The Best (Dead) Father Stories
Art credit: Alice Neel
Today is my father’s birthday. He died over twenty years ago and far too young.
In 2017, I wrote a piece about him that was published in the anthology
Sleep is a Beautiful Color. Afterward, SmokeLong Quarterly asked me to send them a list of my favorite flashes. Here are some of the best stories on fathers, dead or alive.
“My Father Took Me To Watch”
by Mai Nardone (in Tin House)
Nardone startles me with her first sentence. She exposes her father’s callousnesss in one sure stroke. The story gets even more haunting as she writes about the responsibility of being a first-born and what it means to keep secrets from your “noosed mother.” A cruel but beautiful read.
“Letter to a Funeral Parlor”
by Lydia Davis (in The Collected Stories Of Lydia Davis, excerpt made available by NPR).
Davis always inspires me, so a list without her would be incomplete. In this flash, she expresses the anguish of grief by focusing on the absurdity of how we deal with our death. Who can disagree when she writes: “Cremains sounds like something invented as a milk substitute in coffee, like Cremora, or Coffee-mate.”
“Sometimes My Father Comes Back from the Dead”
by Steve Edwards (in SmokeLong Quarterly)
It’s easy to love a good ghost story. What I admire in Edward’s flash is the optimism in the narrator’s voice and the perceived innocence of his father’s presence. It makes me wish my own father would drop by more often, so I could love him without reserve.
“Relic” by Aubrey Hirsch
(in The Journal of Compressed Creative Arts)
Hirsch’s narrator possesses a seducing reticence. By focusing on a dining room table, she tells us about her father’s tragedy and her response to it. It’s a talent to let something as hard as wood reveal so much emotion.
“Father’s Return from War. Topics”
by Horia Gârbea (in Words Without Borders)
What can you know about a father who goes to war while you, the child, stays behind? What can you imagine?

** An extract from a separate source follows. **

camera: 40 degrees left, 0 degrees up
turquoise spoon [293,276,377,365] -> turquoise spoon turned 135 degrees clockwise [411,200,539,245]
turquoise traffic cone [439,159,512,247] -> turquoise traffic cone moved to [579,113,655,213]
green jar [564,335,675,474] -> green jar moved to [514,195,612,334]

In this ingenious story by Gârbea, we are treated to nine versions of a history that leaves me wondering how many of them are mutually exclusive.
“Timbre and Tone”
by Sudha Balagopal (in Jellyfish Review)
In Balagopal’s flash about a father’s funeral she brilliantly shows the mystery our parents are to us. Here’s a daughter who tries to figure them out, pin them down, so that by her understanding their actions might hurt her less. But in the end, they keep surprising her, which, surprisingly, comes as a relief.

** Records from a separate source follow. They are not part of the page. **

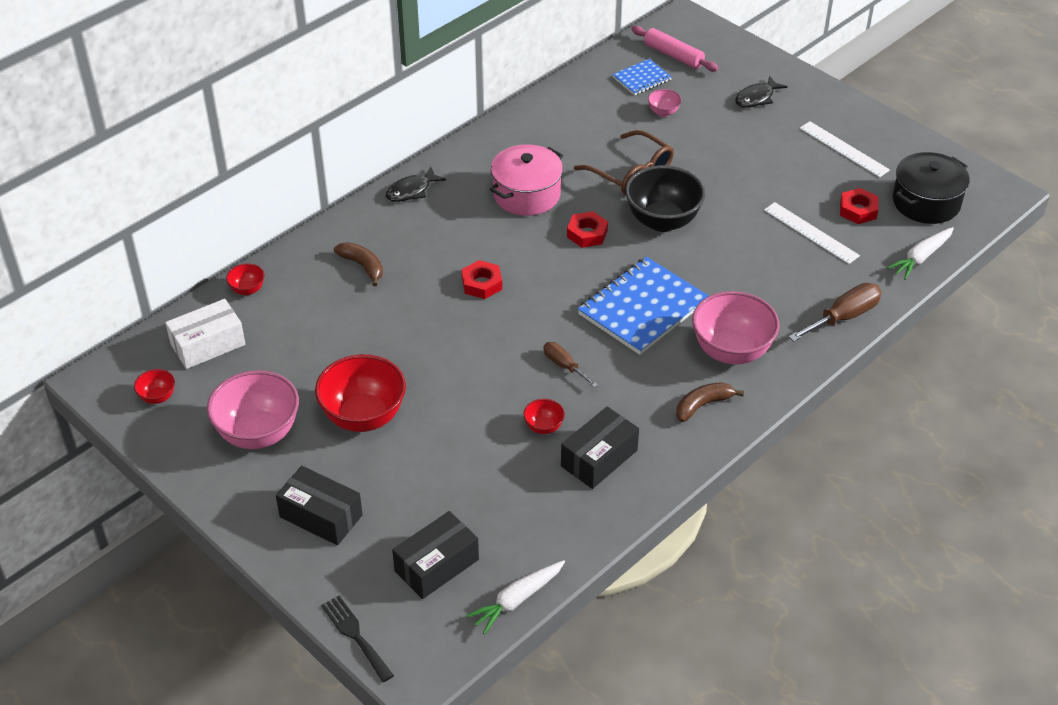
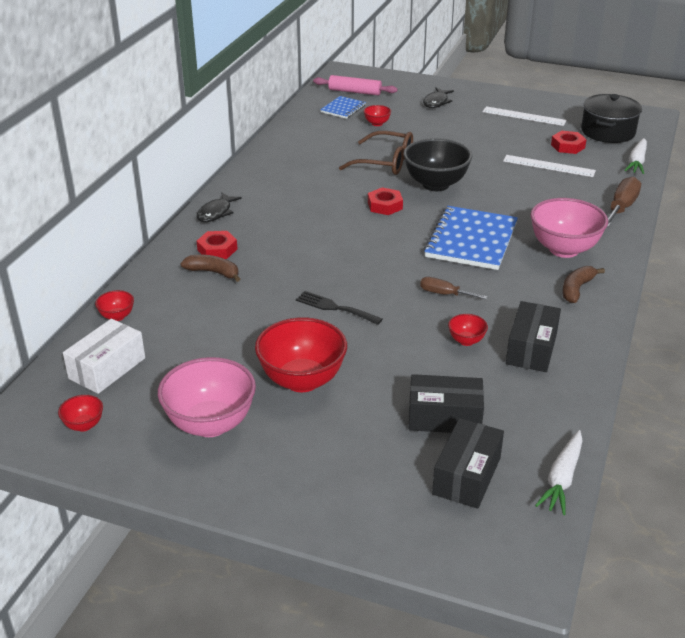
camera: 25 degrees left, 10 degrees down
black box [276,466,363,545] -> black box moved to [409,374,484,433]
black fork [321,596,394,682] -> black fork moved to [296,291,382,325]
red nut [462,260,502,299] -> red nut moved to [196,231,237,259]
pink pot [490,144,563,216] -> none
pink bowl [648,89,681,117] -> red bowl [364,105,391,126]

“Lessons” by Justin Torres
(in We the Animals, excerpt in Granta)
You can debate whether the chapters in We the Animals are separate stories, but I read them as such, so I could include one on my list. Torres writes beautifully and honestly about a father who, despite his flawed character and bad behavior, is hard to hate.

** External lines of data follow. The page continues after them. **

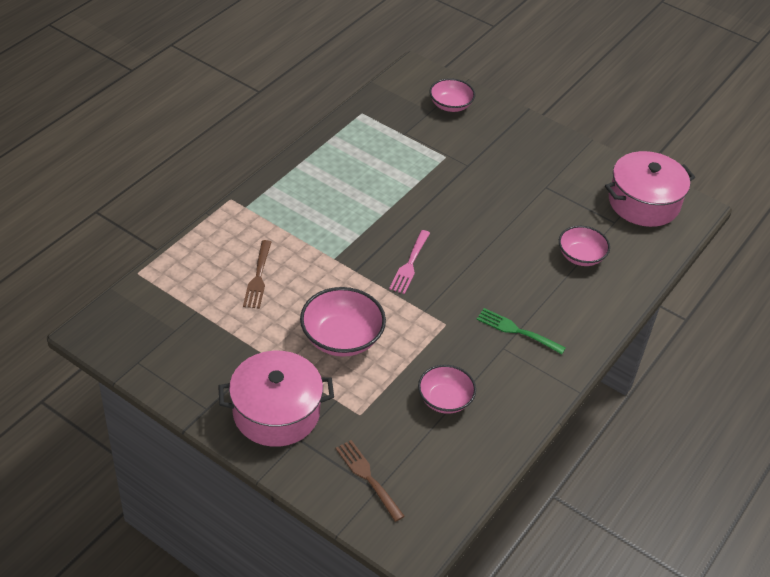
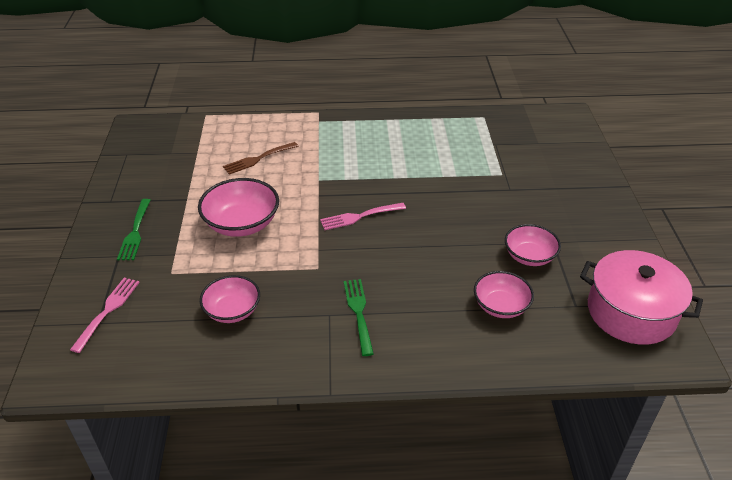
camera: 55 degrees right, 5 degrees down
pink pot [218,351,334,447] -> green fork [117,199,151,260]
brown fork [335,440,405,522] -> pink fork [70,278,140,353]
pink bowl [430,78,475,112] -> pink bowl moved to [505,224,561,266]

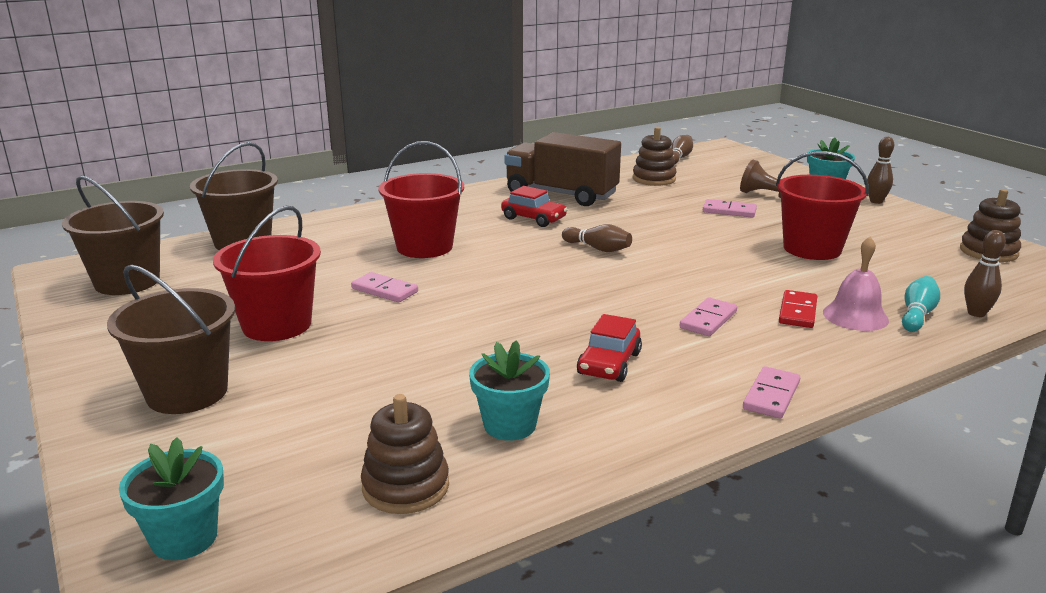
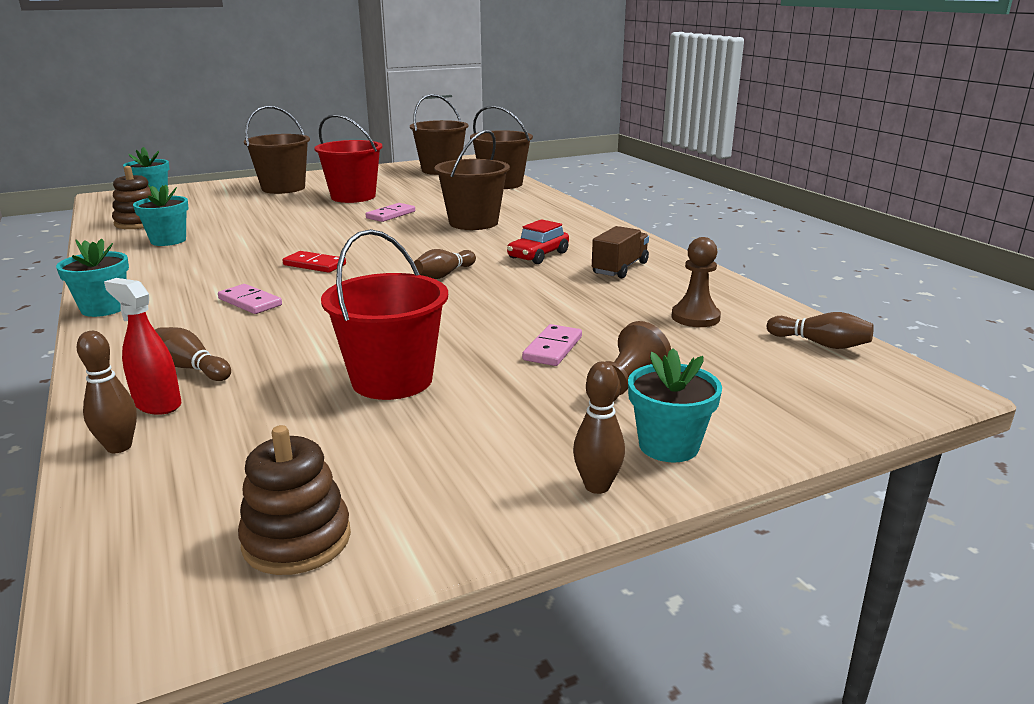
camera: 95 degrees right, 0 degrees up
red bucket [378,141,464,258] -> brown bucket [434,130,510,230]
brown truck [505,132,621,206] -> brown truck [592,226,649,278], size x0.56
red car [577,314,642,382] -> none
brown stacking toy [633,127,677,186] -> brown pawn [672,237,721,327]
pink domino [743,366,800,418] -> turquoise flower pot [56,239,129,317]
red domino [779,290,817,328] -> red domino moved to [283,251,346,273]
pink bell [823,237,889,331] -> brown bowling pin [155,327,231,381]
turquoise bowling pin [902,276,940,332] -> red spray bottle [104,278,181,415]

“The Hand That Wields The Priest”
by Emily Devane (in Bath Flash Fiction Award)
In Devane’s story an entire relationship between a father and his daughter is transformed by one well-chosen scene. “That night, his hand felt different on my head.” I feel it, too.
“Empire State Building”
by James Yates (in matchbook)
Should we hate or love our fathers for their lies, their exaggerations, their obsessions? In this touching story by Yates, in which more is said than written, I am left pondering that interesting question.
“Candles”
by Paul Maliszewski (in Gulf Coast)
Stories about fathers are often about authority. Maliszewski strikingly shows how a son deals with the authority of both church and father, and how he finds invisible ways to be defiant.
“Reunion”
by John Cheever (in The Stories of John Cheever)
My father was the opposite of the man in Cheever’s story, but when I read this flash, I am the naive son who is so excited about meeting his father until … oh, just read it, if you haven’t already.
Did I miss any great stories on (dead) fathers? Please let me know!